Work required -> Reproduce everything from the start of the items down through the line containing "conditionne ce que", renaming "honden" to "dogs" wherever it occurs and leaving all other text unchanged.

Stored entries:
──────

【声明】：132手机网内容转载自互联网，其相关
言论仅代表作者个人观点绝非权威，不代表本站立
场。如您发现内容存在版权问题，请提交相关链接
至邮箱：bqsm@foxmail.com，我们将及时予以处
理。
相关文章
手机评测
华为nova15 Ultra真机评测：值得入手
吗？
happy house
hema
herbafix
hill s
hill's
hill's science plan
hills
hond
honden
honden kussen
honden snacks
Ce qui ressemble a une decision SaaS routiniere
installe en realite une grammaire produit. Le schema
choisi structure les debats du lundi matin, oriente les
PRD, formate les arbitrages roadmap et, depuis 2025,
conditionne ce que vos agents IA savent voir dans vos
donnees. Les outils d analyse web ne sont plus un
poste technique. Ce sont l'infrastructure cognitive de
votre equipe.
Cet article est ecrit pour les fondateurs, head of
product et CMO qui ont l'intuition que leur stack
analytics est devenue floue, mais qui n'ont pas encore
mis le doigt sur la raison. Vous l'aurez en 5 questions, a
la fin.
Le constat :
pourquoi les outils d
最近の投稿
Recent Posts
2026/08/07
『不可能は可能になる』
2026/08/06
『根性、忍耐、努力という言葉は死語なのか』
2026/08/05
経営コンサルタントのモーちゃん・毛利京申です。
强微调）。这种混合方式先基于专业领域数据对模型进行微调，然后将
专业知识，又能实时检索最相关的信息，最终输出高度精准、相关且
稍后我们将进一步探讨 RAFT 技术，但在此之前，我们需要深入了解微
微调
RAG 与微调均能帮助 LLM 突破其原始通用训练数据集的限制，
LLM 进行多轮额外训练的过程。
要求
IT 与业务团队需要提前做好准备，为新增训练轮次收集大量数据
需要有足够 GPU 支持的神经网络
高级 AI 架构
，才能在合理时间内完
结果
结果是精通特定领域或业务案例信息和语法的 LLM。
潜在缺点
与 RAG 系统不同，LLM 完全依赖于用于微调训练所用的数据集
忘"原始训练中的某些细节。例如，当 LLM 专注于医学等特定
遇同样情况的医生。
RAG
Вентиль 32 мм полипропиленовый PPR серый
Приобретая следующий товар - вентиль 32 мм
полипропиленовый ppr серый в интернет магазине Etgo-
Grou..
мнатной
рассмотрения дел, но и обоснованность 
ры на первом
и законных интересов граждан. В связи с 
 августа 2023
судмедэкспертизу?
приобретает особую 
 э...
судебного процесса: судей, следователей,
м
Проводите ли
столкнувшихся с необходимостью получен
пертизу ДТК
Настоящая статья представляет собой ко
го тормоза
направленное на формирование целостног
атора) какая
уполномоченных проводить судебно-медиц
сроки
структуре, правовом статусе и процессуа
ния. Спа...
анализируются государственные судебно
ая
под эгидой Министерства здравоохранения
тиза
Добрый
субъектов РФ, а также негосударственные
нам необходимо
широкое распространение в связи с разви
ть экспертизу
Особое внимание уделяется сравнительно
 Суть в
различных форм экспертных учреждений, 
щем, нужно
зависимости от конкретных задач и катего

──────

Response to the task ->
【声明】：132手机网内容转载自互联网，其相关
言论仅代表作者个人观点绝非权威，不代表本站立
场。如您发现内容存在版权问题，请提交相关链接
至邮箱：bqsm@foxmail.com，我们将及时予以处
理。
相关文章
手机评测
华为nova15 Ultra真机评测：值得入手
吗？
happy house
hema
herbafix
hill s
hill's
hill's science plan
hills
hond
dogs
dogs kussen
dogs snacks
Ce qui ressemble a une decision SaaS routiniere
installe en realite une grammaire produit. Le schema
choisi structure les debats du lundi matin, oriente les
PRD, formate les arbitrages roadmap et, depuis 2025,
conditionne ce que vos agents IA savent voir dans vos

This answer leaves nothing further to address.